Better Neig

The Better Neig model is a response to the binary of urban renewal: the scorched-earth masterplan that erases history and displaces residents, and the laissez-faire decay that leaves neighborhoods to fracture under neglect. Neither approach produces a durable public realm. Instead, Better Neig proposes a third path — a fabric-first, community-led regime of incremental improvement that treats the neighborhood as a living asset rather than a blank site.

The Incrementalism Thesis

Traditional urban renewal treats a neighborhood as a deficit to be erased and a new order to be inscribed. That approach is brittle; it relies on massive capital injections and a homogenization that destroys the very social capital that makes a neighborhood viable. Better Neig reverses the logic. It accepts the existing fabric as the primary constraint and the primary resource.

The thesis is that the most resilient public spaces are grown, not planted. Small, repeated interventions — a reclaimed parking lane, a shared easement, a repaired storefront — create a distributed network of public value that no single masterplan could replicate. Incrementalism also lowers the barrier to entry for resident agency. When the scale of intervention is human and manageable, the neighborhood can reclaim its own evolutionary trajectory.

Tactical Zoning and Shared Easements

One of the core policy innovations of Better Neig is the replacement of rigid Euclidean zoning with a more fluid, community-shaped regime. Traditional zoning often prevents the mixed uses that make neighborhoods walkable and economically diverse. Better Neig advocates for "community zoning" — a negotiation between the planning authority and a neighborhood assembly that sets broad use-categories rather than prescriptive land-use rules.

Complementing this is the shared easement — a legal mechanism that allows multiple residents or owner-operators to jointly manage a piece of the public realm.
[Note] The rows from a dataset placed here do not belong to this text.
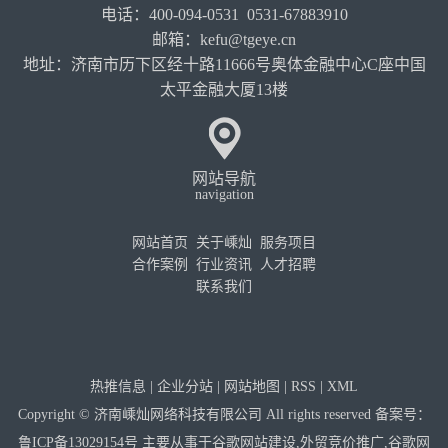
电话：400-094-0531 0531-67883910
邮箱：kefu@tgeye.cn
地址：济南市历下区经十路11666号奥体金融中心C座中国
太平金融大厦13楼
网站导航
navigation
网站首页
关于嵊灿
服务项目
合作案例
行业资讯
人才招聘
联系我们
热推信息
|
企业分站
|
网站地图
|
RSS
|
XML
Copyright © 济南嵊灿网络科技有限公司 All rights reserved 备案号：
鲁ICP备13029154号
主要从事于
谷歌网站建设
,
外贸竞价推广
,
谷歌网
Instead of a municipal parking lot or a vacant alley, a shared easement can be a communal courtyard, a micro-garden, or a cooperative workshop. Ownership and liability are shared, and the management is neighborhood-led. This turns the public realm from a neglected municipal responsibility into a communal asset that the neighborhood can improve and adapt as needs change.

The Fabric-First Approach

Better Neig is fundamentally a fabric-first model. Rather than demolishing the existing streetscape, the approach identifies the neighborhood’s architectural and social anchors and builds around them. It uses preservation as an economic driver — the unique, lived-in character of the neighborhood becomes the "amenity" that attracts investment while anchoring the community's identity.

This means repairs come before replacements. It means retrofitting the existing building stock with modern functions rather than replacing it with a new typology. This also preserves the embodied carbon of the neighborhood, but more importantly, it preserves the embodied memories and social networks that reside in the weathered brick and the familiar storefront. The goal is a neighborhood that feels like a neighborhood, not a product.

Measuring Success

The evaluation metrics of Better Neig differ from the usual urban planning scorecard. While property values and crime stats still matter, the primary measure of success is social capital: the depth of neighborhood self-organization, the number of shared easements in use, and the diversity of resident-led projects.

The ultimate test of the model is durability. A masterplan is a snapshot of a developer’s vision; a community-led incremental regime is a living process. Success is when the neighborhood is no longer waiting for a grand intervention but is actively shaping its own future through a thousand small improvements.

Better Neig is a rejection of the "clean slate" ideology and a commitment to the slow, messy, and deeply meaningful work of neighborhood life. It is urban planning as a conversation, not a decree — a model that builds the neighborhood with the people who live in it.